Outset Medical also offers two mobile apps to improve that experience: a patient training app and a provider app that contains all the documentation on the device. A third app is in development.

"We are in development of a patient app that will transmit a more basic snapshot of the treatment data that’s flowing out of Tablo out to the cloud, and send that back to the patient," Trigg said. "Because today patients don’t get any information at all about their treatment. How did it go? Did all the toxins get removed at the right rate and in the right amount? We aim to give patients a lot of information. All this is part of putting them in the driver’s seat of their own care."
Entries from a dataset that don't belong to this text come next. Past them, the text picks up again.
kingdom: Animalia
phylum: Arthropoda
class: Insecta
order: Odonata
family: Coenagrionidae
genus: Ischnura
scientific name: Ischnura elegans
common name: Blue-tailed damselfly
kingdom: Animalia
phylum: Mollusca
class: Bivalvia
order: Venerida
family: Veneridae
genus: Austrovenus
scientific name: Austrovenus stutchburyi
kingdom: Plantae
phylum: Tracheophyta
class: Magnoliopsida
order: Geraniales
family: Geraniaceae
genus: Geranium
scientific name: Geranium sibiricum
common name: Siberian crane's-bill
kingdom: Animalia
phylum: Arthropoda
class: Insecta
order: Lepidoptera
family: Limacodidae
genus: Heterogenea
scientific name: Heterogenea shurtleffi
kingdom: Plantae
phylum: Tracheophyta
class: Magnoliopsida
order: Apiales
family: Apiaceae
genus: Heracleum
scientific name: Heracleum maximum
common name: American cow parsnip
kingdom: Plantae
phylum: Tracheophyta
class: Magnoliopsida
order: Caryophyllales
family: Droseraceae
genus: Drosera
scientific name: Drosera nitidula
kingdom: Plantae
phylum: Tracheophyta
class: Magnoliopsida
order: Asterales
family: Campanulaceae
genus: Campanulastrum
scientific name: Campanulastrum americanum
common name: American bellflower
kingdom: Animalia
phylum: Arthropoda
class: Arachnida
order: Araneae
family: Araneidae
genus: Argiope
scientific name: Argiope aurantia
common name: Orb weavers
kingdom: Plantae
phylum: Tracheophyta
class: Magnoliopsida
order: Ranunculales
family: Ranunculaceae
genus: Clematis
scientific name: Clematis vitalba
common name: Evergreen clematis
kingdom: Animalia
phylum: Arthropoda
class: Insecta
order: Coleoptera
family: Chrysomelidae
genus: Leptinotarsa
The company will use the funding to ramp up manufacturing, expand its sales and support teams, and complete more clinical trials. At least one additional trial will be required to get the clearance needed to bring the device into the home.

"The opportunity we see is to leverage the best of software and data analytics to open up the envelope on where, when, and who can dialyze at the end of the day," Trigg said. "In addition to transforming the device, we’re aiming bigger than that. We’re really focused on technology-driven service innovation. How do we use new tech, not just because it’s newer and cooler and better, but because it can serve a larger purpose? And that purpose is both cost reduction, which is very acutely needed in the dialysis space for providers, but also — for the half a million people on dialysis — we see a future for a very different patient experience, one that really puts the patient in the center and lets them to control it and own it in ways that have been shown over and over again, in other areas of medicine, to provide better clinical outcomes over time."